A logical next step is to use factor analysis to relate variation among transcript levels to phenotypic variation, a step not possible in a cluster analysis. For Drosophila, body size is a complex trait where latitudinal clines in body size have been repeatedly demonstrated across ectotherms [28]. In D. subobscura, a body-size cline evolved in 12 decades, thus ranking body size in flies among the fastest-evolving morphological traits ever observed in natural populations [29]. The proximate reasons for these clines are complex, especially given that body size in flies is positively correlated with mating success in males [30–32]. Of further interest are data suggesting that the same genomic regions are involved in adaptation in two of these clines, South America and Australia [33]. In contrast to the immune system, there is little a priori information on how the candidates genes are related to one another. In addition, identification of factors associated with variation in body size in natural populations of Drosophila is a question of great evolutionary interest.

Results

Simulations

In the initial scenario, a sample size of 100 individuals was examined. This sample size is large for a microarray experiment, but is in the low range of the minimum sample size suggested in factor analysis methodology [34]. We simulated a high degree of correlation among genes within a factor (ρ = 0.80), three factors with a manageable number of genes associated within each factor (correlated genes: 30), and some genes not associated with any factor (noise genes: 100). We assume genetically variable lines for which differences in transcript abundance among lines was moderate within each of the three factors [35]. Factor analysis on these data was performed. Factors were identified by examining the eigenvalues of the correlation matrix [23]. The first five eigenvalues were 25.3, 21.3, 18.3, 4.3, and 4.1. The substantial drop between the third and fourth eigenvalues (from 18.3 to 4.3) indicates that three factors (the number simulated) are clearly identified, explaining 34% of the variation. We then set the number of factors in the analysis to three, and estimated factor loadings in order to examine the structure of the factor. All (100%, n = 90) of the correlated genes loaded [36] on the correct factor, with none of the noise genes loading on any factor (see Table 1). Reducing the correlation among factors, and reducing the effect size do not affect the ability of factor analysis to identify the correct underlying structure (Table 1).

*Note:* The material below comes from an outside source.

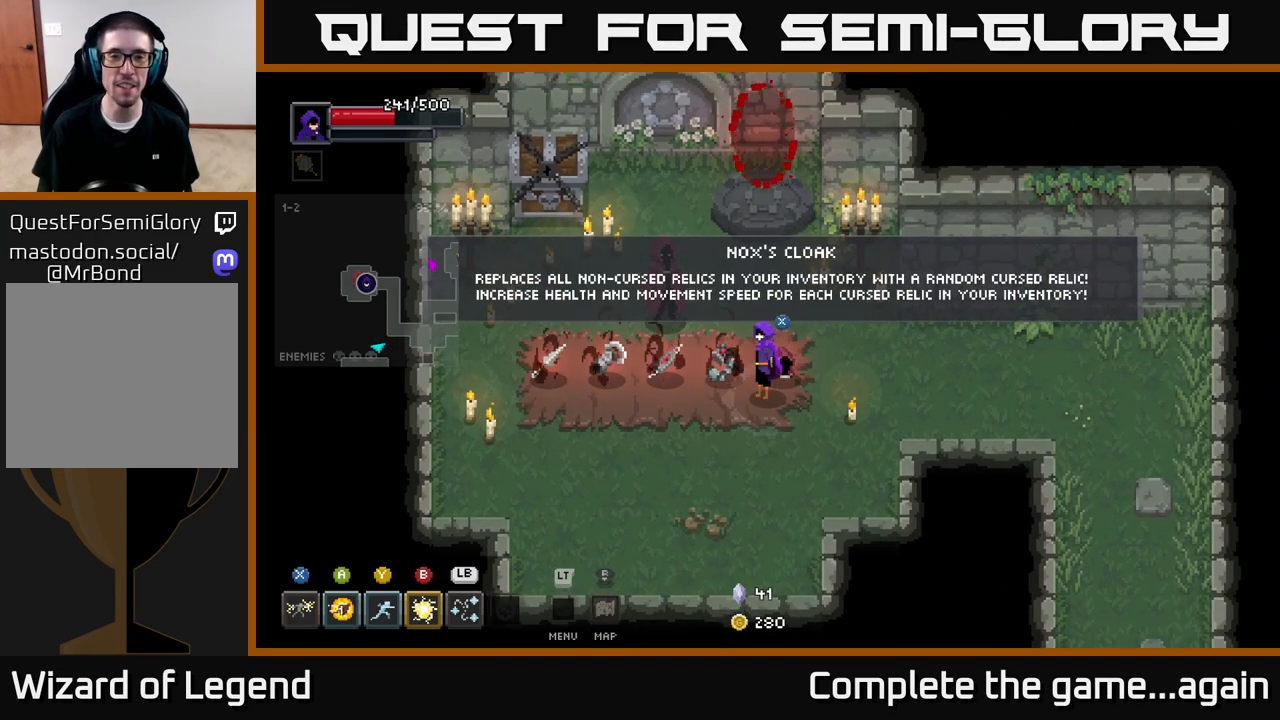
{"buttons": [], "left_stick": "center", "right_stick": "center", "events": []}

Table 1 Gene expression simulations

Full size table

Results of a hierarchical cluster analysis found that the three groups of genes clustered together with the noise genes which formed two distinct clusters. However, discriminating the true clusters from the noise clusters was not obvious using standard approaches. Tight clustering [27], where a resampling strategy is used to separate noise genes from signal, on these data was interesting. If the number of clusters is set to the true value of three, all 190 genes are identified as noise. If the number of clusters is set to five, 45 of the 100 noise genes are correctly identified as noise. All of the correlated genes are placed into the correct clusters. The remaining 55 noise genes are placed into clusters.

For the case with lower effect size and lower correlation, the dendrogram resulting from hierarchical cluster analysis is given in Figure 1. As in the factor analysis, the three groups of genes clustered together well, although not perfectly. Once again, however, statistics for determining the appropriate number of clusters did not clearly identify the correct number of clusters. The noise genes also seem to follow discernible clustering patterns. In tight clustering, when the correct number of clusters are specified and the number of extra clusters (k0) is set to 6-7, 23 of the 90 correlated genes are identified as noise and all of the noise genes are correctly identified. Setting the number of clusters higher results in clusters of noise genes. In this simple case, factor analysis clearly outperforms both traditional hierarchical cluster analysis and tight clustering, as it is easily able to discern the correct number of underlying clusters.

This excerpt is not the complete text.